Pese a que a las autoridades gubernamentales les causa mucha molestia que se evalúe su primer año de gobierno como errático, improvisado, sin norte estratégico claramente definido, lo cierto es que, en lo que va de su segundo año, el propio accionar del gobierno ha confirmado ese diagnóstico. Las correcciones empíricas que ha introducido en los últimos meses son, en parte y de hecho, producto de la asunción de ese tipo de carencias y que la crítica analítica le había anticipado.
Primer año: primer fracaso de la intelligentzia
El gobierno se inició con una suerte de desconcierto programático por dos conjuntos de razones.
El primero, compuesto por cuestiones que podrían calificarse como de orden político y técnico:
La impensada votación obtenida por Joaquín Lavín en la primera vuelta interrogó seriamente los diagnósticos previos sobre la realidad nacional y transformó radicalmente el escenario político. La irrupción del fenómeno desorientó, desordenó, alarmó a la Concertación e interrogó sus planes y proyectos.
El resultado electoral de enero de 2001 y la proximidad de las elecciones municipales presionaron fuertemente sobre la agenda gubernamental y la condicionaron electoralmente.

EJERCICIOS:
**1)** Según el texto sobre el primer año de gobierno, ¿a quién desorientó, desordenó y alarmó la irrupción del fenómeno?
**2)** Transcribe del texto sobre el primer año de gobierno el tramo que va desde "El primero, compuesto" hasta "planes y proyectos.".

DATOS EXTRAÍDOS:

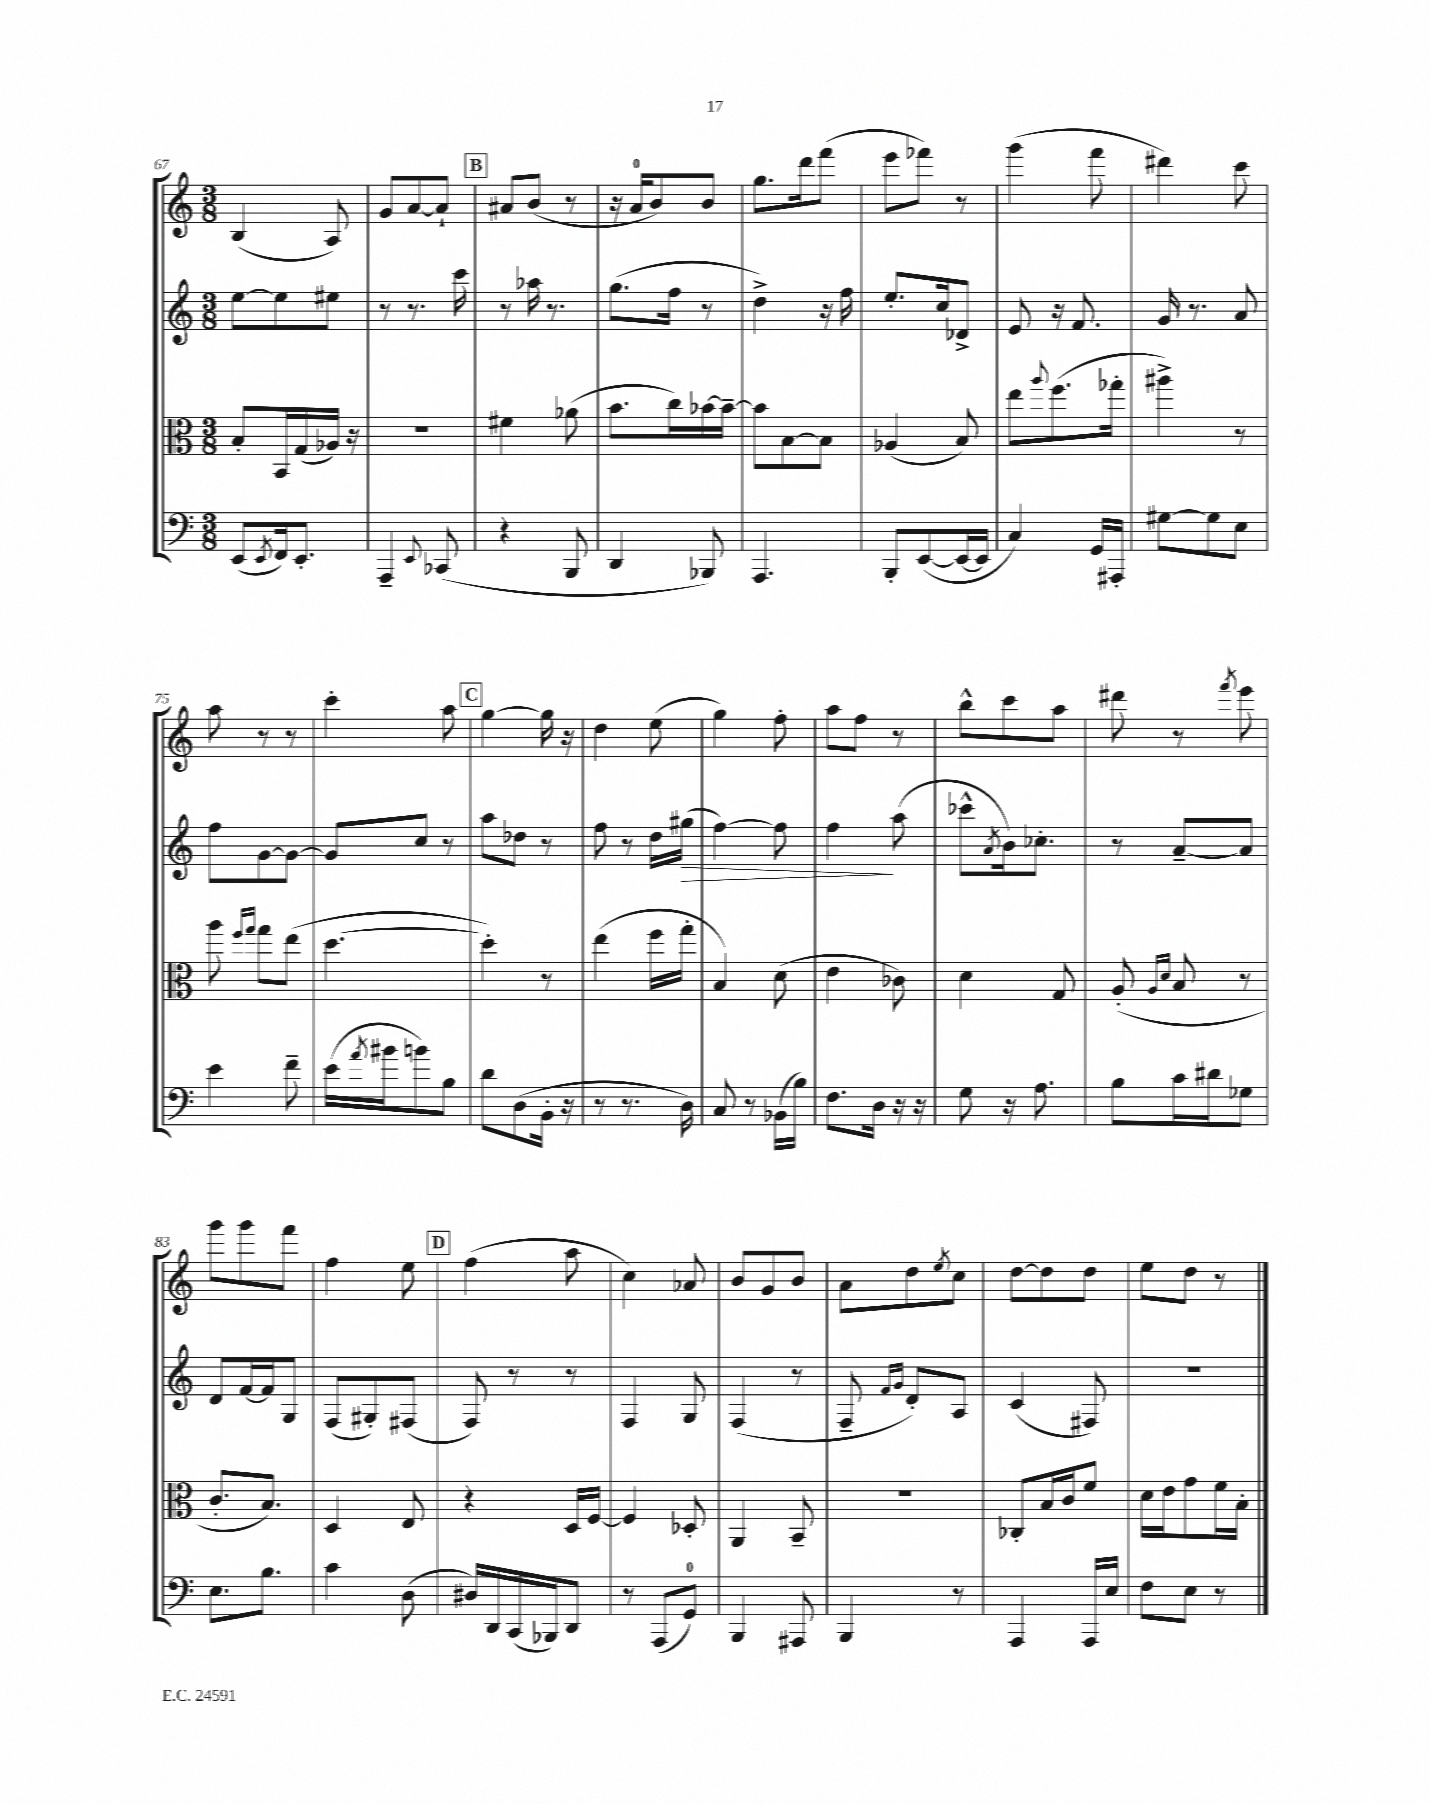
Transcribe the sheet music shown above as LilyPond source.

<<
\new StaffGroup <<
\new Staff = "s0" {
    \clef treble \key c \major \numericTimeSignature \time 3/8
    b4( a8) |
    g'8 a'8~ a'8-! |
    \mark \markup { \box "B" } ais'8 b'8( r8 |
    r16 a'16-0 b'8) b'8 |
    g''8. d'''16 f'''8( |
    e'''8 fes'''8) r8 |
    g'''4( f'''8 |
    dis'''4) c'''8 |
    a''8 r8 r8 |
    c'''4-. a''8 |
    \mark \markup { \box "C" } g''4~ g''16 r16 |
    d''4 e''8( |
    g''4) f''8-. |
    a''8 f''8 r8 |
    b''8-^ c'''8 a''8 |
    dis'''8 r8 \acciaccatura { f'''8 } e'''8 |
    g'''8 g'''8 f'''8 |
    f''4 e''8 |
    \mark \markup { \box "D" } f''4( a''8 |
    c''4) aes'8 |
    b'8 g'8 b'8 |
    a'8 d''8 \acciaccatura { e''8 } c''8 |
    d''8~ d''8 d''8 |
    e''8 d''8 r8 \bar "|." |
}
\new Staff = "s1" {
    \clef treble \key c \major \numericTimeSignature \time 3/8
    e''8~ e''8 eis''8 |
    r8 r8. c'''16 |
    \mark \markup { \box "B" } r8 aes''16 r8. |
    g''8.( f''16 r8 |
    d''4->) r16 f''16 |
    e''8.-. c''16 des'8-> |
    e'8 r16 f'8. |
    g'16 r8. a'8 |
    f''8 g'8~ g'8~ |
    g'8 c''8 r8 |
    \mark \markup { \box "C" } a''8 des''8 r8 |
    f''8 r8 d''16 gis''16\>( |
    f''4~) f''8 |
    f''4\! a''8( |
    ces'''8-^ \acciaccatura { a'8 } b'16) ces''8.-. |
    r8 a'8~-- a'8 |
    d'8 f'16~ f'16 g8 |
    f8( gis8-.) fis8( |
    \mark \markup { \box "D" } f8) r8 r8 |
    f4 g8 |
    f4( r8 |
    f8-- \grace { f'16 g'16 } d'8-.) a8 |
    c'4( fis8) |
    R4. \bar "|." |
}
\new Staff = "s2" {
    \clef alto \key c \major \numericTimeSignature \time 3/8
    b8-. b,16 g16( aes16) r16 |
    R4. |
    \mark \markup { \box "B" } fis'4 aes'8( |
    b'8. c''16) bes'16~ bes'16~-- |
    bes'8 b8~ b8 |
    aes4( b8) |
    e''8 \appoggiatura { a''8 } f''8.( ges''16-. |
    ais''4->) r8 |
    a''8 \grace { f''16 g''16 } g''8 e''8( |
    d''4.~ |
    \mark \markup { \box "C" } d''4-.) r8 |
    e''4( f''16 g''16-. |
    b4) d'8( |
    e'4 ces'8) |
    d'4 g8 |
    a8-.( \grace { a16 d'16 } b8 r8 |
    c'8.-. b8.) |
    d4 e8 |
    \mark \markup { \box "D" } r4 d16 f16~ |
    f4 des8-. |
    a,4 b,8-- |
    R4. |
    ces8-. b16 c'16 f'8 |
    d'16 e'16 g'8 f'16 b16-. \bar "|." |
}
\new Staff = "s3" {
    \clef bass \key c \major \numericTimeSignature \time 3/8
    e,8( \acciaccatura { e,8 } f,16) e,8.-. |
    a,,4-- \appoggiatura { e,8 } ces,8( |
    \mark \markup { \box "B" } r4 b,,8 |
    d,4 bes,,8) |
    a,,4. |
    b,,8-. e,8~( e,16~ e,16 |
    c4) g,16 ais,,16-. |
    gis8~ gis8 e8 |
    e'4 f'8-- |
    e'16( \acciaccatura { a'8 } bis'16 b'8) b8 |
    \mark \markup { \box "C" } d'8 d8( b,16-. r16 |
    r8 r8. d16) |
    c8 r8 bes,16( b16) |
    f8. d16 r16 r16 |
    g8 r16 a8. |
    b8 c'16 dis'16 ges8 |
    e8. b8. |
    c'4 d8( |
    \mark \markup { \box "D" } dis16) d,16 c,16( bes,,16) d,8 |
    r8 a,,8( g,8-0) |
    b,,4 ais,,8 |
    b,,4 r8 |
    a,,4 a,,16 e16 |
    f8 e8 r8 \bar "|." |
}
>>
>>
\layout { \context { \Score currentBarNumber = #67 } }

RESPUESTAS POR EJERCICIO:
**1)** A la Concertación.

**2)**
El primero, compuesto por cuestiones que podrían calificarse como de orden político y técnico:
La impensada votación obtenida por Joaquín Lavín en la primera vuelta interrogó seriamente los diagnósticos previos sobre la realidad nacional y transformó radicalmente el escenario político. La irrupción del fenómeno desorientó, desordenó, alarmó a la Concertación e interrogó sus planes y proyectos.